The inner key/value pairs are treated the same as the key/value pairs in the first analytic and checked for bias. I.e. when an individual inner key has been seen 24 times, the inner key is labeled "biased" if a value of 1 appeared 4 or less times; otherwise the inner key is labeled "unbiased". When the decision is made, the answer is checked against the "truth" flag, which was the leftmost digit in the value of the fifth occurrence of any of the outer keys which generated this inner key.

The four categories (true anomalies, false positives, false negatives, true negatives) of inner keys, and the format of output the analytic should generate, is the same as described above for the anomaly1 analytic. As in the second analytic, the only exception is the final output of "max occurrence of any key" is no longer a relevant value to tally.

Note that if packets are dropped, the analytic should not try to construct inner keys from incomplete information. The third counter field in the outer key datum can be monitored to insure a specific outer key is seen all 5 times it is needed.

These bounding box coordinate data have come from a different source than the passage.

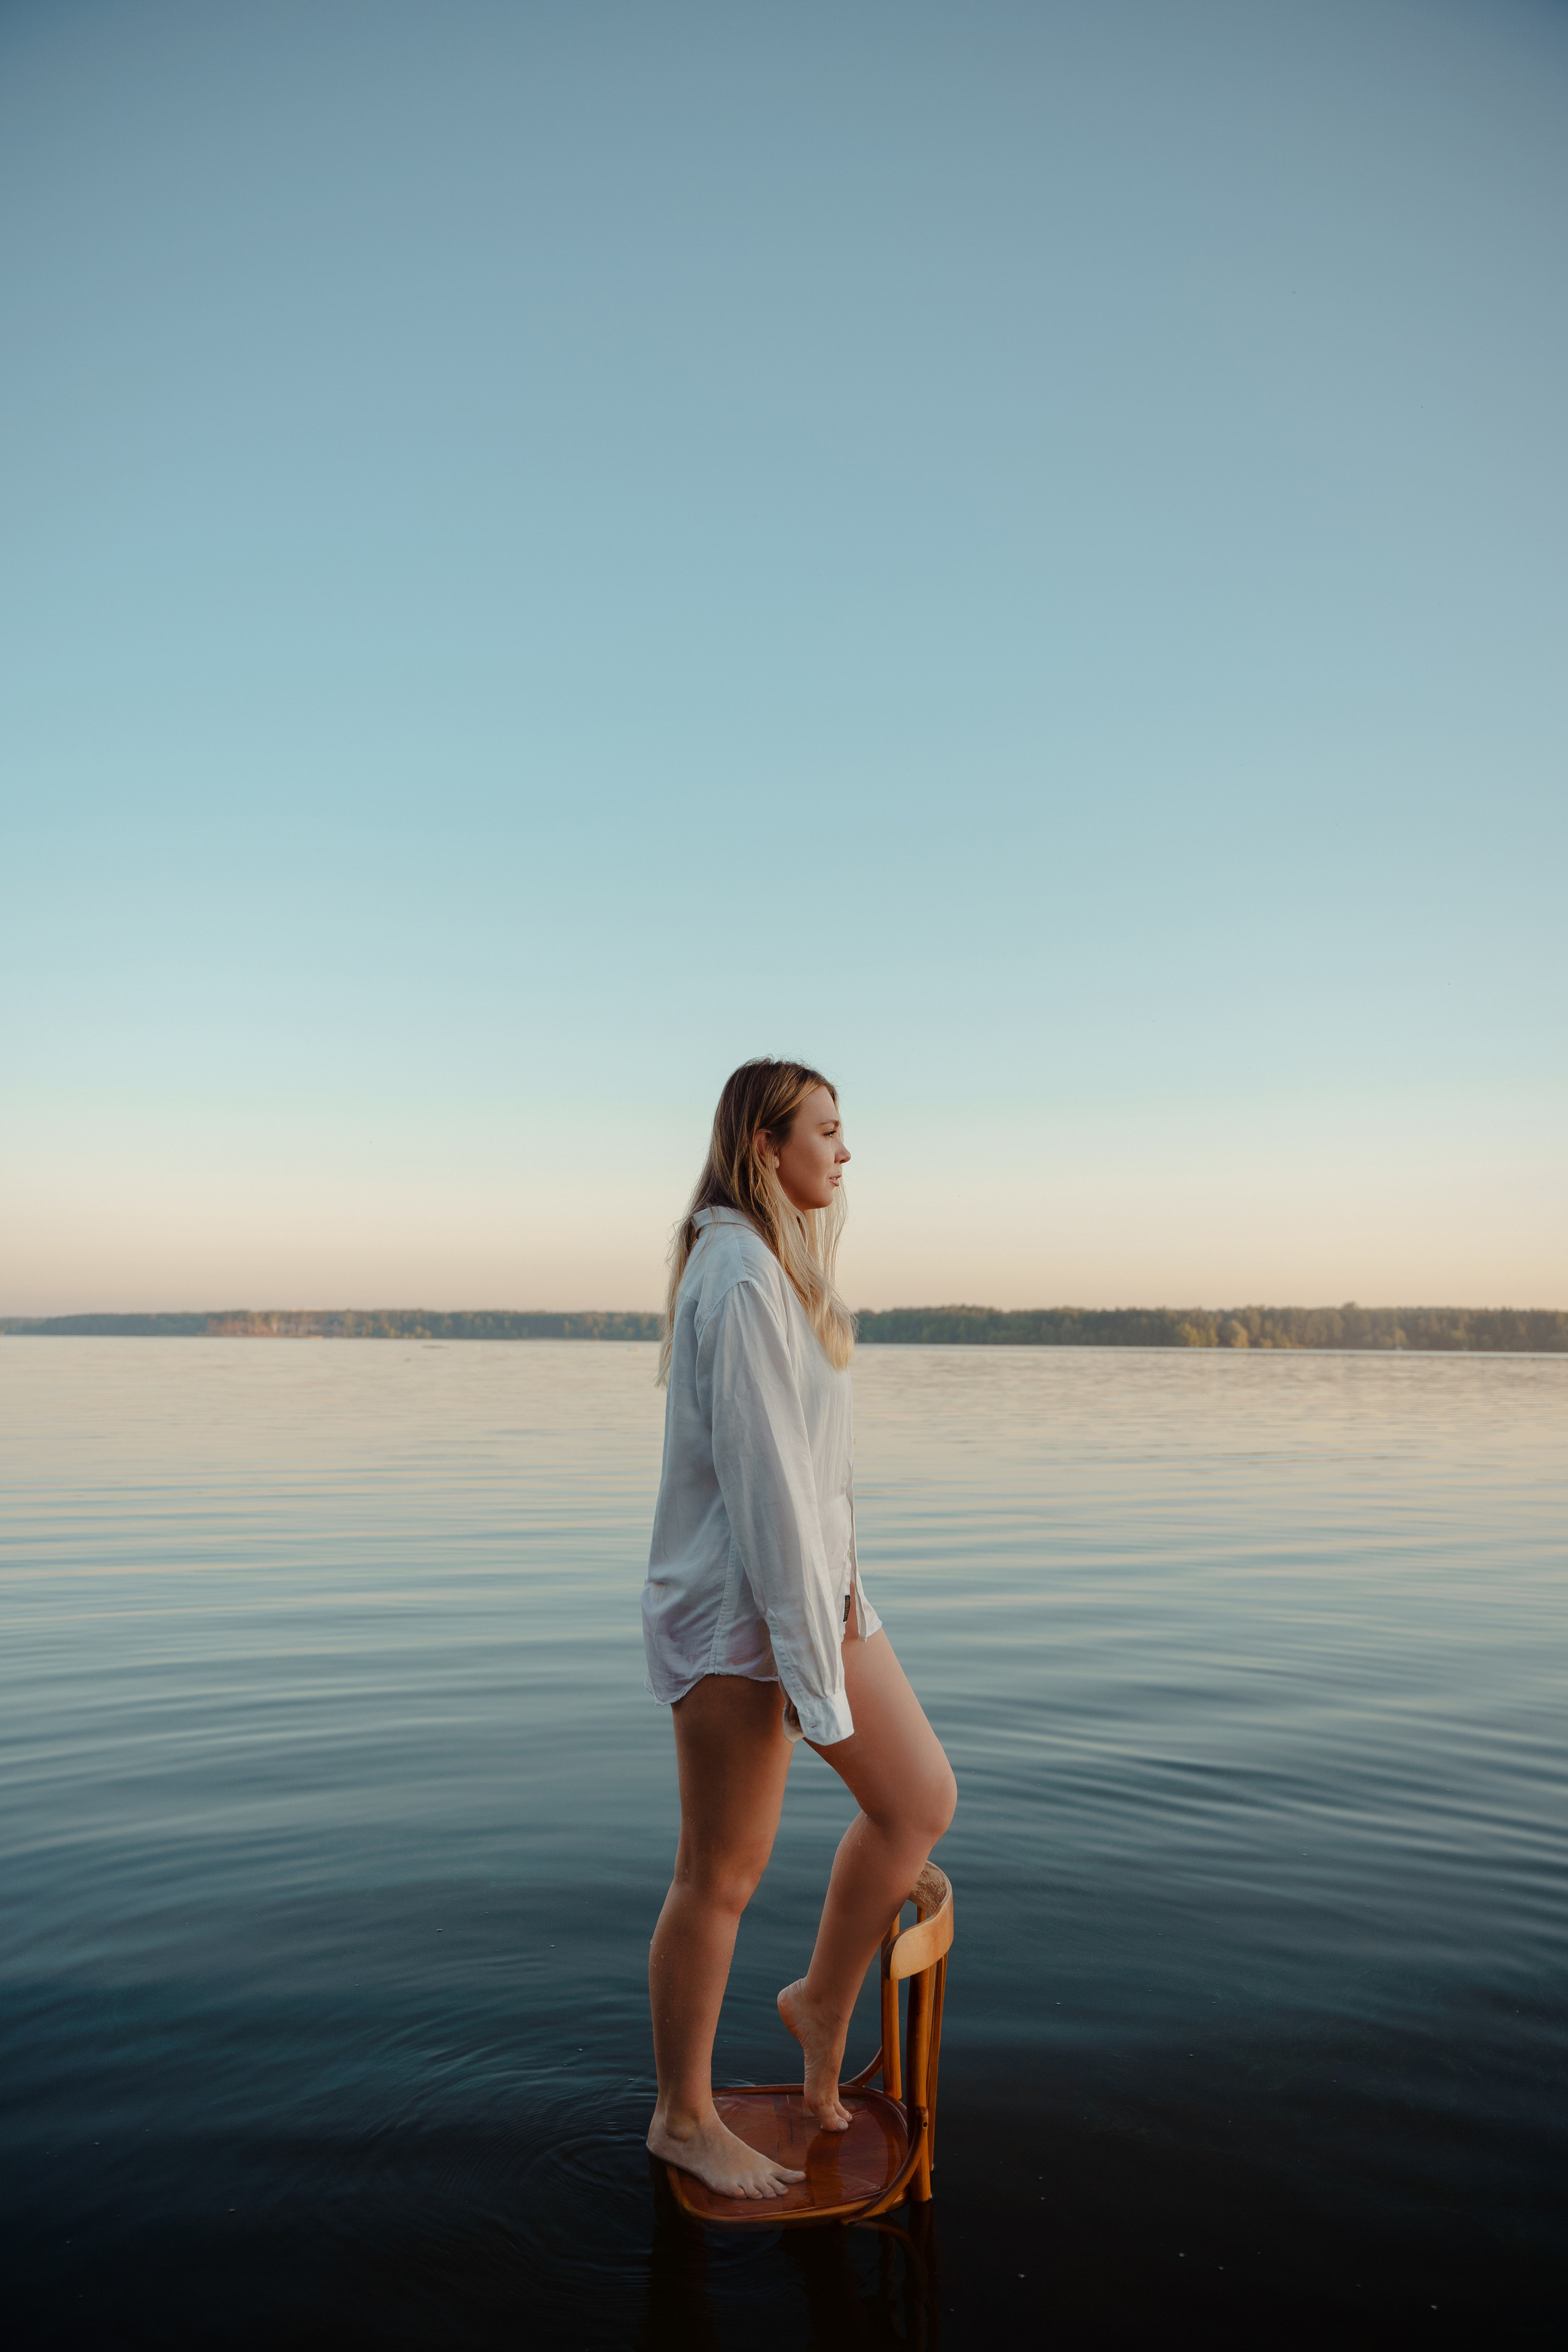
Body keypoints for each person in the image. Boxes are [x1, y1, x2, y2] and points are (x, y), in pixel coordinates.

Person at [642, 1058, 957, 2199]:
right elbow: (768, 1492)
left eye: (844, 1128)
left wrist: (839, 1622)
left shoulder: (773, 1270)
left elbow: (813, 1491)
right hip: (743, 1617)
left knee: (919, 1799)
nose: (845, 1148)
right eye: (826, 1129)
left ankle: (820, 2002)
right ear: (765, 1146)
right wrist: (814, 1684)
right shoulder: (733, 1275)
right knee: (717, 1875)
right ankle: (683, 2115)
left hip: (816, 1600)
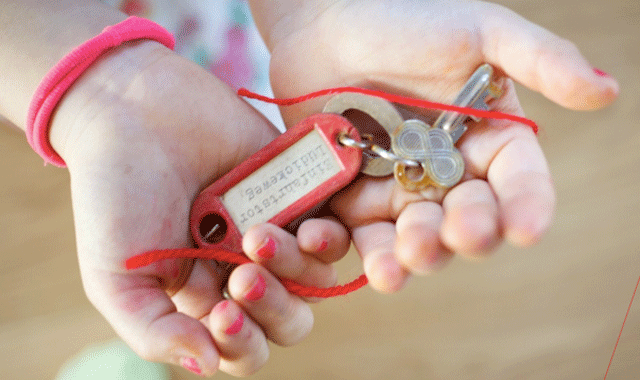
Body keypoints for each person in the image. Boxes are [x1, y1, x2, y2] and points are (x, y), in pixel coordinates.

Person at [0, 0, 618, 377]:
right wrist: (94, 92)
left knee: (246, 109)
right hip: (57, 45)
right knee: (241, 144)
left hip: (232, 31)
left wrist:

A reasonable way to implement this analytic is with two expiring hash tables, one for outer keys and another for inner keys, and to expire keys from each via a least-recently used (LRU) strategy, as explained for the anomaly2 analytic. Outer keys will be emitted at most 5 times (but may be emitted less); individual inner keys will be encoded in the stream an unknown number of times.

Optional command-line switches in the serial reference implementations (C++ and Python):

-b = bundling factor = # of datums in one packet, default = 50
-t = check key for bias when appears this many times, default = 24
-m = key is biased if value=1 <= this many times, default = 4
-p = # of generators sending to me, only used to count STOP packets, default = 1
-c = 1 to print stats on packets received from each sender, default = 0
-a = size of active key set, default = 131072 (128K)

Additional implementation rules:

The two-level generator is hard-wired to use active set sizes of 131072 (128K) keys for both the outer keys it generates explicitly and the inner keys it generates implicitly. It is OK for the analytic to know and use this value (see the -a switch above), e.g. to setup expiring hash tables that keep only the most recently seen N keys. Since the analytic has no way of knowing which keys the generator keeps in its active sets, N should be larger than the active set size, so that it is unlikely to expire a key that the generator still treats as active. For both hash tables, a good value for N is 2x the active set size. Note that the size of the active set seen by the analytic is effectively a multiple of the number of generators contributing to the stream (see the -p switch), since the keys each generator emits do not overlap.
The truth flag cannot be used, except to check answers.